When the Council Bluffs Community School District announced it would be going to distance learning March 17 due to the coronavirus, the importance of high-speed internet service became more evident than ever. But in Carter Lake – which is an OPPD customer despite being in Iowa – not all students had internet access.
A phone call to OPPD officials fast tracked a plan to expand access to areas of Carter Lake in need.
When Google came to Council Bluffs, an initiative launched to provide free public Wi-Fi in the city. In 2016, the “BLink” program began as a partnership between the City of Council Bluffs and the Bluffs’ school district. The Council Bluffs Area Wi-Fi Consortium (CBAWC) is responsible for the planning, installation, and maintenance of the BLink Wi-Fi network.
The consortium’s mission is to provide free public Wi-Fi where it is financially and technically feasible.
There are 800 students who live in Carter Lake who attend Council Bluffs Public Schools. The district sent home work packets and Chromebook laptops for students to help them stay connected during remote learning. The plan needed reliable broadband internet, and that wasn’t available to some students in Carter Lake.
David Fringer, chief technology officer for the Council Bluffs Community School District, said there were plans to expand community WiFi in another area when the COVID-19 pandemic struck. But the plan changed when the need in Carter Lake arose, thanks in part to OPPD’s ability to fast-track necessary approvals to install equipment.
OPPD does not provide WiFi, but the utility does allow WiFi attachments on its streetlight poles. Typically, granting “right of way” access on those poles can take weeks, even months.
But being a public power utility that prides itself on serving its communities, OPPD officials were able to make it happen in just three days.
“I was blown away by OPPD,” Fringer said. “The response from OPPD was remarkable; we couldn’t believe how fast we got a pole attachment contract.”
Fringer said the willingness of OPPD and Carter Lake city officials to work with the school district made the project possible.
“This is an amazing story of these organizations putting children and families first,” Fringer said.
The Carter Lake project highlights the strengths of a public power utility and how they work with community partners, said Todd McLochlin, manager of Utilities and Right of Way Coordination at OPPD.
Work on the project is expected to begin this week, he said.
Fringer said $200,000 in funding for the Carter Lake project comes from the Iowa West Foundation and Google Data Center Council Bluffs.
It was important for officials at the Iowa West Foundation to help fill the need in Carter Lake.
“Technology can be a great equalizer for students and families but without access, it can’t happen,” said Pete Tulipana, president and CEO of the Iowa West Foundation. “This kind of collaboration is a tremendous example of how when public organizations, private businesses and philanthropy work together, significant benefits can happen for hundreds of families. We are pleased to help bring this wonderful asset to Carter Lake.”

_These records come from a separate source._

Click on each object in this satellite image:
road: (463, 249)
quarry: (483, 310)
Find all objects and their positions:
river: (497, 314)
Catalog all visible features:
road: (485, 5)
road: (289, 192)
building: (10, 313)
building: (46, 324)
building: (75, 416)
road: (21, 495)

Carter Lake officials praised the collaboration. Ron Cumberledge, mayor of Carter Lake, said he has met and worked with some “amazing people and organizations” during his short time in office.

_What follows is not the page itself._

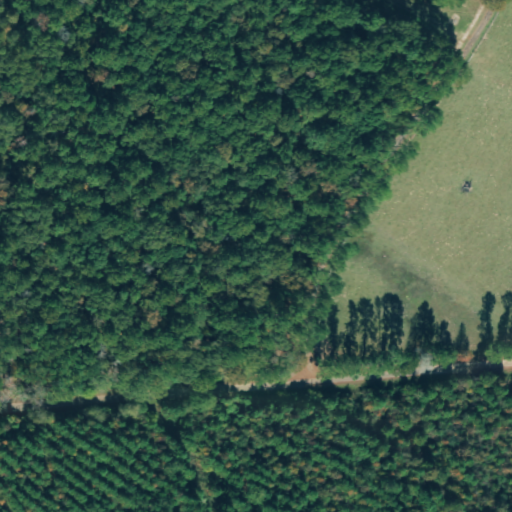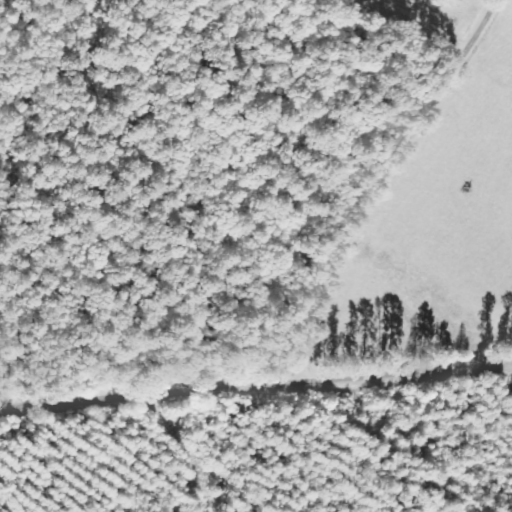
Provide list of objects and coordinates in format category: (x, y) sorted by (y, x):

“This project is a great example of that,” Cumberledge said. “We are a small town of 3,700 people and many families have no internet access. This brings that tool to aid in the advancement in learning to all.”
The work with Carter Lake and Council Bluffs Schools is in response to the COVID-19 pandemic. But for much of OPPD, the nature of the work has not changed, especially in the field and in the power plants.
OPPD employees are still delivering energy to customers under guidelines from health officials, including social distancing.
OPPD’s substation department continues to move forward with capital expansion and improvement projects that were scheduled months prior to COVID-19.
The engineering design work is also not stopping. OPPD teams have used digital communication tools such as Webex to continue to collaborate while working from home, said Dannie Buelt, director of Engineering.
In some cases, design work conducted using paper plans have given way to digital alternatives. For example, employees now digitally manage drawing markups and logs, Buelt said.
“Utilizing these tools ensures the design work is ready regardless of when the teams return to the office environment,” Buelt said.
Cheryl Limbach, manager of OPPD’s Elkhorn Transmission & Distribution Center, said metering services personnel are working with an extra emphasis on customer service. This includes making extra efforts to notify customers of scheduled tasks before they are done.
At Nebraska City Station, Unit 1 took a brief planned outage April 24 for generator testing as required by NERC (North American Electric Reliability Corporation).
“Significant planning and cross-divisional support has gone into ensuring that this essential testing is completed in a timely manner to meet our regulatory requirements, but done in such a manner that it minimizes risk to employees during this pandemic,” said OPPD’s Ryan Gerdts, manager of Station Operations at Nebraska City Station.
OPPD Energy Delivery continues to work on several projects that support a variety of customers. They include:
John Buckley, director of Work Management, said that work continues for overhead line crews, cable splicers, underground construction crews, meter technicians, streetlight workers, troubleshooters and various contractors.